After that most of them settle down and go to bed but as they are plugged into the wall for the power pack for the electrodes, it means they need to ask to be unhooked when they want to go to the loo. So there are at least 2 people in the sleep lab working. Fortunately on Tuesday I was only there till 11.30pm so I stayed till they were all tucked up in bed (no bed time story required) and then I could get the bus home. Wednesday was harder. I had to work from 8pm till 7.30am the next morning. All the departments in the building give us little jobs to do overnight, mainly photocopying and binding and things but a lot of the time I could spend doing whatever I like so I was on Facebook a lot which was great because even though it was 4am here, it was 7pm at home so a lot of friends back home were online and I could chat and let them know what I was getting up too. But I spent some of the time just watching their brain waves as they sleep. Also you can see their breathing and when they snore so that’s funny sometimes. 

Going home at 8am in the morning is… interesting. I was so tired I missed my bus stop and because it was the morning rush hour traffic the traffic was mad and a lot of the bus stops were full so I ended up miles away from where I wanted to be!
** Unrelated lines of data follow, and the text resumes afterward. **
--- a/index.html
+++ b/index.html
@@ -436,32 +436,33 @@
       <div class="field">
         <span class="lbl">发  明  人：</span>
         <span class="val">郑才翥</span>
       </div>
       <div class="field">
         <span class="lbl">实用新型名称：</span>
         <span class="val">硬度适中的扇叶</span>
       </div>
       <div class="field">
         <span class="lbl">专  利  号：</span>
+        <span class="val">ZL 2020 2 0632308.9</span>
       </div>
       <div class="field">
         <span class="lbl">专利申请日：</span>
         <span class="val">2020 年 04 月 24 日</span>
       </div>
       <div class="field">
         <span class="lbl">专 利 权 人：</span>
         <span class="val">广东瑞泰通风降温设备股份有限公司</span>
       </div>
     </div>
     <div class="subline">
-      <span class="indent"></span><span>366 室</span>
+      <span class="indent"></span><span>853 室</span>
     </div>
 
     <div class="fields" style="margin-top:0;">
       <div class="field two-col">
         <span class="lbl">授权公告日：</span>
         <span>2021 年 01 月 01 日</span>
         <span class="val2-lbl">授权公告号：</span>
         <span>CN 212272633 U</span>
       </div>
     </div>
I didn’t want to make the same mistake twice so I walked back the rest of the way which took me another 20 mins. Got home and just face planted the bed.
Thursday I didn’t stat till 11.30pm but I was there till everything was done the following morning. So it was another night of Facebook, reading and photocopying. I downloaded and scored some of the watched they have been wearing which monitor light and activity levels for the 2 weeks before the patients come into the sleep lab. Some of their sleep patterns are just plain weird. But I have to download the data and highlight the times of sleep and rest from the activity, light and the sleep diaries they have been keeping. 
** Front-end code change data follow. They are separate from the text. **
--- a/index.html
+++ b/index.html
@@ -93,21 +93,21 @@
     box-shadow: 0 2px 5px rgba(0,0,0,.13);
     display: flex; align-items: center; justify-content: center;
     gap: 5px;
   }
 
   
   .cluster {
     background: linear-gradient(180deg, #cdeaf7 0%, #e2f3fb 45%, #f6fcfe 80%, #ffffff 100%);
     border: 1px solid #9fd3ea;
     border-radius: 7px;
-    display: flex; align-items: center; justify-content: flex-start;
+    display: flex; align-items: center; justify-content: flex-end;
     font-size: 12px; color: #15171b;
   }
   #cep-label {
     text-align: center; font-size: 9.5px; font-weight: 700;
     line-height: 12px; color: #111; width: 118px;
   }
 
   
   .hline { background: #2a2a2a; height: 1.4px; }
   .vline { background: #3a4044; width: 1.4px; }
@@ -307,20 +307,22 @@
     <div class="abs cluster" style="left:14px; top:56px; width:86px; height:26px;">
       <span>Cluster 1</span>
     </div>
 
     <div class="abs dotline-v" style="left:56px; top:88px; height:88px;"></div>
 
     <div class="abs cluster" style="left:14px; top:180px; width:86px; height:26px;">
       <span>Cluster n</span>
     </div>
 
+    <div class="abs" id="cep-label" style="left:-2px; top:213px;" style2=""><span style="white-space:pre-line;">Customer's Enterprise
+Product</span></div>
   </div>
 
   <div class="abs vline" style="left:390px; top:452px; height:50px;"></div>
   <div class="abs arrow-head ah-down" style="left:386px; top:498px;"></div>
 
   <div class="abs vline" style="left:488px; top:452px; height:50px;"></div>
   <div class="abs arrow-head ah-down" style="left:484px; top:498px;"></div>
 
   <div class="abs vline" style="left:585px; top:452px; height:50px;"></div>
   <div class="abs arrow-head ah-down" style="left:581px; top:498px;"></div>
The night passed in a half-asleep blur. At about 6am they started stirring but it wasn’t till about 7am that they were all awake. Breakfast, showers and packing seemed to take them forever but finally they were all ready to leave. Goodbyes were said and then it was just getting all the little things done after. The beds were stripped, the laundrette was called to come pick up the linens, the dishwasher was put on with all the plates and bowls etc. and everything was put away. All finally done and I got home about 9.30am. I blinked and then it was 5pm. No, wait, that’s not true. Throughout the day I was getting calls from my housemates about these house viewings we had and forms to fill in etc. but that’s more than enough writing today so I will talk about houses later. 
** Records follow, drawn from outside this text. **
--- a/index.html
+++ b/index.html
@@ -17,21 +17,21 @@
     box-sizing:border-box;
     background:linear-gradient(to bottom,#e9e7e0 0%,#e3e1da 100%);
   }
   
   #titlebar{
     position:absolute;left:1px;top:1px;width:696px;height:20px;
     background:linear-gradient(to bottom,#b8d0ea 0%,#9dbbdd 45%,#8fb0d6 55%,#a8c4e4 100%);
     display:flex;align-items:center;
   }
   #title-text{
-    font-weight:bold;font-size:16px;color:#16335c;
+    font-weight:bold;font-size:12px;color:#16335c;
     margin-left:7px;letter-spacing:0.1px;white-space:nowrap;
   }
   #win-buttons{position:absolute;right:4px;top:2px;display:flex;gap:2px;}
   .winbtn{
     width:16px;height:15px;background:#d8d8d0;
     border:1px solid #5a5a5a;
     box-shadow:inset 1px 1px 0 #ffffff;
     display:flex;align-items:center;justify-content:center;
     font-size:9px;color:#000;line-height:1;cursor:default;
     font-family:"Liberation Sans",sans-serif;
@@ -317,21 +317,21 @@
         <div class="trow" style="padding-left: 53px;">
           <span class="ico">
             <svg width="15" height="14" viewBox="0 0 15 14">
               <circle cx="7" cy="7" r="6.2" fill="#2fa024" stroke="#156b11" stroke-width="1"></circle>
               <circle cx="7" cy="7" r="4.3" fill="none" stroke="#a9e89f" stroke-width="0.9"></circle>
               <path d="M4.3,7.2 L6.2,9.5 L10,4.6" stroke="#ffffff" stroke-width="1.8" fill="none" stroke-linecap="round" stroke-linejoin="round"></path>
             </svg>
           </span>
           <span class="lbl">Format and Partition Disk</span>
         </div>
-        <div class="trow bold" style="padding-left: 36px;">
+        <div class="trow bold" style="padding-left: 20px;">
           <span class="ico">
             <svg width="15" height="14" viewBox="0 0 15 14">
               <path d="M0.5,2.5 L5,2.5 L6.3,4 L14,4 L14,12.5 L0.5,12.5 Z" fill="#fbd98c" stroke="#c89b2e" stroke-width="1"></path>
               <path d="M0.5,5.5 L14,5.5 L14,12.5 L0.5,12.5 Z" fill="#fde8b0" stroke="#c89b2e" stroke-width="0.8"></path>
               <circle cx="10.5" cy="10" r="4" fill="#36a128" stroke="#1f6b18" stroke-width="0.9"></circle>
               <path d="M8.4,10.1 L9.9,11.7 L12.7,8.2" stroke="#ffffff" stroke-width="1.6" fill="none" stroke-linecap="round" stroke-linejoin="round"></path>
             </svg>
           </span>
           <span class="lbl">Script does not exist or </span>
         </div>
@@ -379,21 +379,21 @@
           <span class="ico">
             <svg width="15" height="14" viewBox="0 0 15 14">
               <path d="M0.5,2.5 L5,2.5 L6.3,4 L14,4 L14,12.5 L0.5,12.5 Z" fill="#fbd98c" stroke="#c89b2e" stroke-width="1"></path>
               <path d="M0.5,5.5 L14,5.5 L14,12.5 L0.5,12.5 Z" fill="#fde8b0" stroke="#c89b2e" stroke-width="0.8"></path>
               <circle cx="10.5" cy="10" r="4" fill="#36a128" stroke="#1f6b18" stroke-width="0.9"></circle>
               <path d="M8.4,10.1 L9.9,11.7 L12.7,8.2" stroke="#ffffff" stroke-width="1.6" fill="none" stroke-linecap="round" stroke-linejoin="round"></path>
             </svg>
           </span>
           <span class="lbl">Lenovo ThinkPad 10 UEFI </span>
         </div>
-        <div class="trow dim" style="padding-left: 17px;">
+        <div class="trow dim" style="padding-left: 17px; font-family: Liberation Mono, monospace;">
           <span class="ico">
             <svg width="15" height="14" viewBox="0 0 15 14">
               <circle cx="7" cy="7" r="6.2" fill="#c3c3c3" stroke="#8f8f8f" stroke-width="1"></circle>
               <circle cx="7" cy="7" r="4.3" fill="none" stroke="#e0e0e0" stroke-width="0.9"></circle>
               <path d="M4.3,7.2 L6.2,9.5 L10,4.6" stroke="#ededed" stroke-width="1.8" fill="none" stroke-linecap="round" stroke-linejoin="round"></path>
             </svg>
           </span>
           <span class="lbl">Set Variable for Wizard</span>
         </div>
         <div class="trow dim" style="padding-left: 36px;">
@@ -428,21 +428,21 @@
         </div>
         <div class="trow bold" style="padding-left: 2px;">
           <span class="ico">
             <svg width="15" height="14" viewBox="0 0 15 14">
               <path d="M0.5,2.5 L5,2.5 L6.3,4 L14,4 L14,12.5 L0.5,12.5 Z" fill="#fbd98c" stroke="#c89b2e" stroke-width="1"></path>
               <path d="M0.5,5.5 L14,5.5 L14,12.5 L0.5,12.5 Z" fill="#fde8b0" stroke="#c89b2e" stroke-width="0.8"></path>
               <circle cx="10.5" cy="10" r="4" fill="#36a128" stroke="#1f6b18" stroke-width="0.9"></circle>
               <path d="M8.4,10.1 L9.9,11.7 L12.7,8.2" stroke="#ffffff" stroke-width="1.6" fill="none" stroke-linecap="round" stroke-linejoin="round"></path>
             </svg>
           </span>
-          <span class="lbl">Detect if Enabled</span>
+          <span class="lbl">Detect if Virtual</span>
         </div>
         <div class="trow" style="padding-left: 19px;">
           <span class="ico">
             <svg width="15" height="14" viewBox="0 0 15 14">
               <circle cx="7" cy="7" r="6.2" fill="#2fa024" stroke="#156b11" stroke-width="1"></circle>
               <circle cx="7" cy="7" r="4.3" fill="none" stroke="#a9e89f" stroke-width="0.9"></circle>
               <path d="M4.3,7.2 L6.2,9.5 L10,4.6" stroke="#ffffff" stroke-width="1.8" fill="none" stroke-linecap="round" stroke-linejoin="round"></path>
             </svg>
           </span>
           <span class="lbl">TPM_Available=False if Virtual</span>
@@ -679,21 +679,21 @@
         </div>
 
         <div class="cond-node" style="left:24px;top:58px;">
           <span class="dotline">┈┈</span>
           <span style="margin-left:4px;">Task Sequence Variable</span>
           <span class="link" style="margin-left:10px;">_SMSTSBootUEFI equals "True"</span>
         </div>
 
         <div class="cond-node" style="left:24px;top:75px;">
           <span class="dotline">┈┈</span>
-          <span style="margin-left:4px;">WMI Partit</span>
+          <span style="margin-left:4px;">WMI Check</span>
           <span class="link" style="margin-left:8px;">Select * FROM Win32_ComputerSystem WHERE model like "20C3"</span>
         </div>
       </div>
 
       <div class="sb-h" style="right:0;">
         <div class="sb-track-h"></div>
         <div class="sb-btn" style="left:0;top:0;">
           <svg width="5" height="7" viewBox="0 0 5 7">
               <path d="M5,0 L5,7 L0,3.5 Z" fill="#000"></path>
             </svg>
So that was my week this week. It’s really good to be able to do some hands on science. I try to ask as many questions as I can so I can understand all the processes involved and I’m learning a lot. And it’s not just my science background I’m drawing on, lots of other things like my time being a floor manager in retail has helped a lot with the interactions with the patients and being able to be friendly and maintain the professionalism that the lab needs, and my psychology A-Level helps me understand some of the testing involved. I seem to be made for this job which means I can have a lot of fun with it but it’s still stretching me to new places. I’m looking forwards to seeing where else it will take me.